Tal vez el Bebo ya ni se acordara de su plagio pero aquella tarde en Palermo, al leer tu relato, te dijo que en aquel perfecto dibujo de líneas repitiéndose había encontrado algo raro, como si ese cansancio que el protagonista le tenía a la vida, ese disgusto a las estaciones, al pelo crespo y suave de su novia y a las hojas secas bajo sus zapatos en el Retiro de noviembre, tuviera algo de no acabado, de prefiguración, de representación anticipada. Sin embargo —añadió con una mueca— no es que la historia fuera muy original: al fin y al cabo, había muchos que se suicidaban por ese mismo aburrimiento que le tenían a todo, esa saciedad de porqués sin causas ni fines que sus minuciosas imaginaciones les habían proporcionado. Al final, tiempo después, la publicó como suya. Eso no se lo perdonaste.
A ti te encontraron cinco días después de que el Bebo se marchara (con tu sobre en su mano «para que tengas algo que leer en el avión») tendido en la cama con las venas cortadas.

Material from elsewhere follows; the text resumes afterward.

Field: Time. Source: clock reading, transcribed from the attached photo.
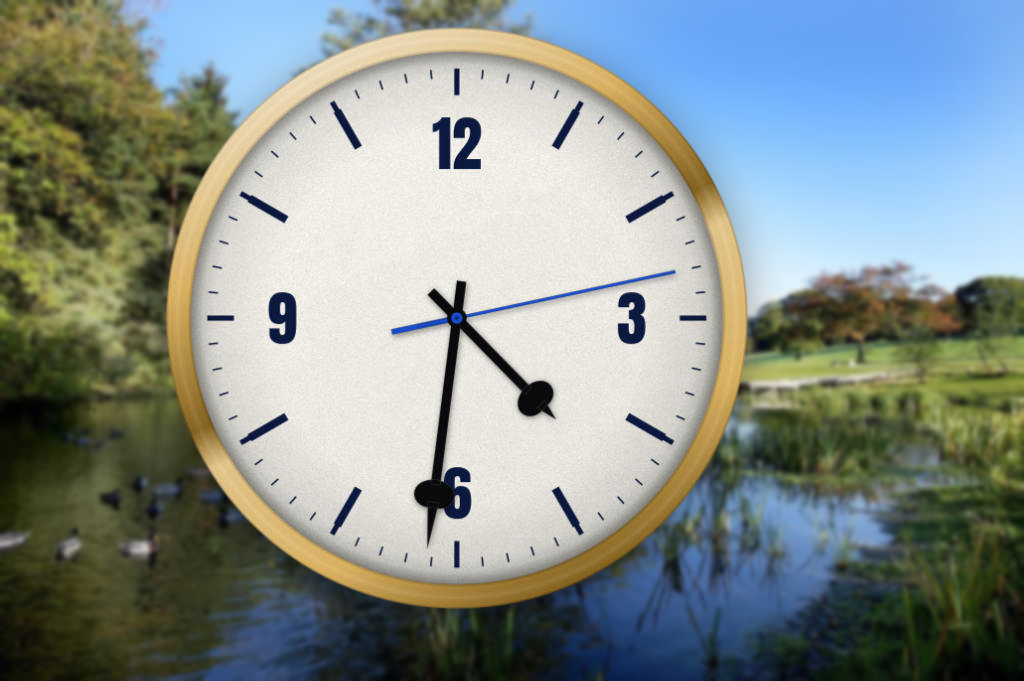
4:31:13
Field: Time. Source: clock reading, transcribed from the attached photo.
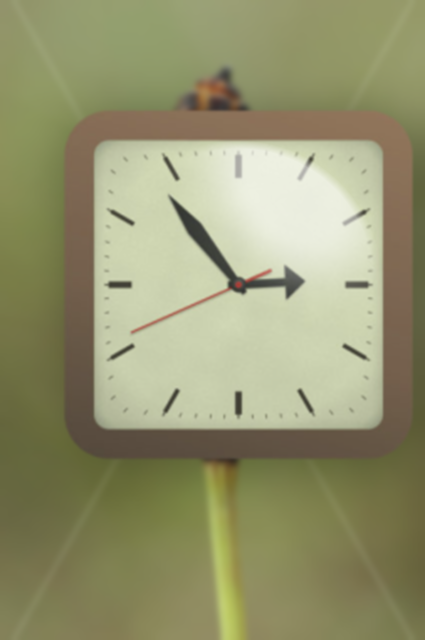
2:53:41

No supiste encontrar una manera más limpia. Lo que alarmó a la portera fue el olor.
Con tu entierro comenzó el desenlace. «Que la historia copiase a la historia —dijo el Bebo en ocasión del sepelio— era ya suficientemente pasmoso. Que la historia copiara a la literatura —en su mano tus dos relatos: el primero y el último: éste— era inconcebible». Una luz brilló en sus ojos. No había nada más que comprender.
El Bebo se pegó un tiro una semana más tarde.
Porque, al fin y al cabo, así estaba escrito.
2 comments:
Todo hay que decirlo: éste fue mi primer cuento. El primero en absoluto, escrito hace ya unos cuantos años. Y se ve. Pero hoy se me ocurrió darle una mano de pintura. No es que haya cambiado mucho, pero allí lo tenéis. Lo que da de sí tener que estar solo en casa con una pierna rota.
Caro Cosmopato: te recuerdo perfectamente, a tu voz y tu relato. Y los miles de hojas. Gracias por recuperarlo, todo. Y que haya más.